[LLVMdev] merging globals

Eli Friedman eli.friedman at gmail.com
Thu Oct 16 13:57:26 PDT 2008


On Thu, Oct 16, 2008 at 12:35 PM, Mike Stump <mrs at apple.com> wrote:
>> It doesn't really change the issue, though; we want the merging to be
>> a front-end option, and we still need a solution which handles
>> variables that gets marked by the optimizer.
>
> I think so.  If we could get C/C++ to just bless merging and then just
> support that and ignore legacy standards and legacy code, we might be
> able to leave it as is.

The only allowance I can think of that's general enough to allow
everything LLVM knows how to do at the moment is "the result of an
equality comparison between two pointers to objects with distinct base
objects is undefined".  (See
http://lists.cs.uiuc.edu/pipermail/llvmdev/2008-October/017769.html
and http://lists.cs.uiuc.edu/pipermail/llvmdev/2008-October/017747.html
for the examples I'm thinking of.)  I strongly doubt we can get away
with that.

Here's a more concrete version of the solution I'm proposing: we add a
new optional marking to constant globals, say "mergeable".  There are
two reasonable semantics: one is that the result of equality
comparisons of a pointer into this global with a pointer into any
other similarly marked global is undefined.  This is actually slightly
more aggressive than what the current standard seems to allow even for
string constants, but it seems reasonable.  The more conservative
definition of the semantics is just to say that the compiler chooses
whether any pair of mergeable globals are distinct objects, which is
roughly how the current C99 standard defines string merging.

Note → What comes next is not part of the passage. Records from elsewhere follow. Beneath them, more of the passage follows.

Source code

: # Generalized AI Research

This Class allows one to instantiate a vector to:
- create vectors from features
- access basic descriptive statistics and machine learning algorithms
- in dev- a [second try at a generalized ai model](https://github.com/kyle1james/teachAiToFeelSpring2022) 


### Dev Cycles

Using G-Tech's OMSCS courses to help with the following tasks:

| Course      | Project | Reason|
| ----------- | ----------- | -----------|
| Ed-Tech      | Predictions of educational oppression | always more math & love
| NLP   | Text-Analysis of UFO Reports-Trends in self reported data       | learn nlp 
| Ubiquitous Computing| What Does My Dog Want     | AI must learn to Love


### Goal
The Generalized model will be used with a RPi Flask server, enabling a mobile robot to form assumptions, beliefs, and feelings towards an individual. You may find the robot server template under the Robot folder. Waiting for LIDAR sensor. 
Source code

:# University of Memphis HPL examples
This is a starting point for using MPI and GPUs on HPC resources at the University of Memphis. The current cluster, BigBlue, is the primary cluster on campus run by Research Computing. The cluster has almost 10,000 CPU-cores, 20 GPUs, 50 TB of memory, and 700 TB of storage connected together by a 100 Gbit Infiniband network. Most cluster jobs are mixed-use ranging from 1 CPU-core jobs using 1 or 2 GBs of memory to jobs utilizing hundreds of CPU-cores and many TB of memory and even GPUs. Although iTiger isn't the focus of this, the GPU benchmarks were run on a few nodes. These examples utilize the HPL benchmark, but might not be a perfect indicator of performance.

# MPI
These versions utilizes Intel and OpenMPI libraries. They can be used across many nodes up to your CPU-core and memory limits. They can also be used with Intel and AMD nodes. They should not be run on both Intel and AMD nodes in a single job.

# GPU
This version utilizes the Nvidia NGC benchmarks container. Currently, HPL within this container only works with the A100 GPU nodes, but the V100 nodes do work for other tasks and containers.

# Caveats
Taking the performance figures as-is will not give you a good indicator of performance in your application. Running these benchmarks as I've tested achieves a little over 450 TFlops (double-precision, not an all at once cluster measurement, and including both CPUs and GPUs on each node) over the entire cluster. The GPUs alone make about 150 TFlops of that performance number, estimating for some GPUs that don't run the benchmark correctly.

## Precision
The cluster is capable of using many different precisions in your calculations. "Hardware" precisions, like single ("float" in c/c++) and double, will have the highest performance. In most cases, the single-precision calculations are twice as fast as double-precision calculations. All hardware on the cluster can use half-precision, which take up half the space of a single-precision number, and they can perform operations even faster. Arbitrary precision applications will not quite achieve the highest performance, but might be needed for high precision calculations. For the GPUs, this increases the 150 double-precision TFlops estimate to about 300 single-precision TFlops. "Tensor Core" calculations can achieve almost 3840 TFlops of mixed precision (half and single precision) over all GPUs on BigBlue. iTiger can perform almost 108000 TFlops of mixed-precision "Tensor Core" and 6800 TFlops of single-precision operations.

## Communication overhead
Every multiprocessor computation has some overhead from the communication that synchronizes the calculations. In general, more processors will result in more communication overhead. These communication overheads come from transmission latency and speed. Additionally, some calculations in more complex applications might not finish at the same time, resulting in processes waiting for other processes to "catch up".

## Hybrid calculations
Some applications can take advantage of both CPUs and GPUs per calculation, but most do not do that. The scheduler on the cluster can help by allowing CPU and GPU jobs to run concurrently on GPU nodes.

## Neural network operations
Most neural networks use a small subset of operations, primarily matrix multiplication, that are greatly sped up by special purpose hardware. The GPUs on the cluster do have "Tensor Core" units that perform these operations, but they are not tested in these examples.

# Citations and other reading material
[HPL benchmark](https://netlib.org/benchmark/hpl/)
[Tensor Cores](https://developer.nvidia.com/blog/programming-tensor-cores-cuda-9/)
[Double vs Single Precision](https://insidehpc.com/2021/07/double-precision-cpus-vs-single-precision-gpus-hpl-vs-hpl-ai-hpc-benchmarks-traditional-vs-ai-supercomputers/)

This has the following effects on current optimizers: constmerge only
merges globals marked mergeable.  Only mergeable constants are emitted
into mergeable sections in assembly.  If we use the conservative
definition of mergeable, fix any code that assumes distinct globals
don't get merged, like the code that folds equality comparisons
between distinct globals to false.  Optionally, add a new optimization
step which marks constants as mergable when their address isn't taken.